Its been a year since I posted here regarding Stanford's current and planned use of various storage solutions to virtually eliminate tape-based nightly archiving. Since then, the industry has gone through various changes, and in some cases, not much change at all.

Specifically, part of our solution used NeoPath's FileDirector for file based virtualization, and SBEI's iSCSI target solution for our backend storage. In the middle, pulling data from our primary NetApp fileservers, was a burgeoning solution being BETA tested at Stanford from Nexenta. So what has changed? NeoPath was acquired by Cisco, with the current product in production ceasing to be supported. SBEI has been acquired by NeoNode, and their iSCSI target, best in class for enabling commodity storage, isn't getting much love. How has Nexenta fared? While we will likely need to migrate away from the other solutions, the increasing capabilities of Nexenta's storage solution and its underlying OpenSolaris base have proceeded a pace, and I believe the future is very bright for this solution.

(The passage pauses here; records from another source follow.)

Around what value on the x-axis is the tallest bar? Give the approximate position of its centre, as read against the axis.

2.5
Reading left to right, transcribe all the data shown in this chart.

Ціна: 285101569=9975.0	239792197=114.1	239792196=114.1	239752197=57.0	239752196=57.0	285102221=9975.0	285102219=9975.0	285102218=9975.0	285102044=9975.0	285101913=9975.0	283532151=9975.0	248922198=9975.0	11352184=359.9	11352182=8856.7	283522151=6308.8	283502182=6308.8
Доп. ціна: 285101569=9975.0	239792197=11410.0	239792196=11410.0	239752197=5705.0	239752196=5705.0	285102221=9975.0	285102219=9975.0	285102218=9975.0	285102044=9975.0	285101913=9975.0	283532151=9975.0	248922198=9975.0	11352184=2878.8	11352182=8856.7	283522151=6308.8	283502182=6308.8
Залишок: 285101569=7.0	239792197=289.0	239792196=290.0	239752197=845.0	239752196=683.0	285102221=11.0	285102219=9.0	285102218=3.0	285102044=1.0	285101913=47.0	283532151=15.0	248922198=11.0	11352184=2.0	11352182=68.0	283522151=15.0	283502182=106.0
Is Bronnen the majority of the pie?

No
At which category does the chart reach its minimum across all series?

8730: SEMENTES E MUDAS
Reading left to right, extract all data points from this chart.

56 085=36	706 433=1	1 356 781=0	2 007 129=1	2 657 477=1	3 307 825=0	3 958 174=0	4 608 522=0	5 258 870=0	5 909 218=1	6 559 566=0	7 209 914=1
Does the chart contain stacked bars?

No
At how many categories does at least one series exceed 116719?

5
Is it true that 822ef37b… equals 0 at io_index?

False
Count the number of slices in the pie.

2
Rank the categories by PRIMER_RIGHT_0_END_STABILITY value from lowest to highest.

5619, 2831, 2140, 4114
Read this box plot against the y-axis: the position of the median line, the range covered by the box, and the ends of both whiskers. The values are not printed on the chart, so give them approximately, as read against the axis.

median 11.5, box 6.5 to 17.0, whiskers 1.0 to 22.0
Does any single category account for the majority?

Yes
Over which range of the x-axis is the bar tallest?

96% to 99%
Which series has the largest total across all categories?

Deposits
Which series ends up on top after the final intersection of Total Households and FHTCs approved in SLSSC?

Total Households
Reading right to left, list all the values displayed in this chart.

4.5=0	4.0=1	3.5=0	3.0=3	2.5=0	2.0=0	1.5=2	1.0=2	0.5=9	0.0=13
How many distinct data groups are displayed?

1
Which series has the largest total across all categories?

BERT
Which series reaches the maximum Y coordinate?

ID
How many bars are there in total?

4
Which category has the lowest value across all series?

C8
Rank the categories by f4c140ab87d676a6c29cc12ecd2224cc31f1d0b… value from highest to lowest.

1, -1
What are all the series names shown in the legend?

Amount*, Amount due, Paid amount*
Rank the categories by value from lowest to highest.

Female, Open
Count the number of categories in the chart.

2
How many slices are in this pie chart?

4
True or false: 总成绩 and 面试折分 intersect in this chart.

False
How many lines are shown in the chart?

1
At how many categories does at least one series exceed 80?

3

The NexentaStor product, in early BETA, delivers today on providing a snapshot based large scale file system, utilizing underlying storage pools (iSCSI, SCSI, SATA, FC, etc) and a well developed services architecture including data synchronization and replication, multi-host data tiering, and other facilities with data retention and disaster management to boot. Its base system disks even have bullet proof checkpointing, reversion, and safe updating, redundancy, all in a software solution. The future? Well, its easy to perceive with upcoming NFS v4.1 support that the product can tackle name space virtualization one has found in products such as the NeoPath. Already it can repurpose snapshot-based raw volumes as iSCSI targets, so if the underlying hardware is supported by OpenSolaris, you have an easily managed enterprise-feature level iSCSI target product.

Stanford has over a years worth of second tier data, in both 60 daily and 12 monthly snapshots, tiered from our NetApp. These are within many separate folders, representing over a thousand snapshots per volume. We've recently adopted the Sun X4500 24TB product and have migrated to this ideal solution for quicker disaster recovery. The read speeds on this 48 drive unit are great, and the price point rivals what we've built with iSCSI. Commodity storage is commodity storage, but we continue to utilize iSCSI, DAS (SATA-to-SCSI units), and other additional units to eclipse 48TBs of secondary storage. We have also utilized this solution for one organization as both first and second tier storage, an additional 16TB when we consider their solution, and it has proven its worth both in day to day NAS use as well as some data recovery and full disaster recovery modes.

Now that Nexenta supports some backup software as well as a client, we've only backed up directly to tape from the second tier once per year. We've let our LTO-2 tape library run continuously for around a week just to give us a full archived edition of our data. Are we missing tape reuse, tape-based recovery, or multiple library scheduling (and rescheduling) just to meet an ever growing nightly backup window? Nope. Nexenta looks to be here to stay.

I'll follow up later with specific details on configuration, where I hope things will go, and other random thoughts. On this anniversary, it would appear commodity-based multi-tier storage is practical and readily available.

Saturday, May 12, 2007


I had the pleasure of presenting the case for Nexenta, an OpenSolaris distribution that combines the best of Solaris with what is best in an Ubuntu/Debian distribution, at CommunityOne last week. My slides are now available online. The demos actually reference Martin Man's great flash demos that he posted at his site.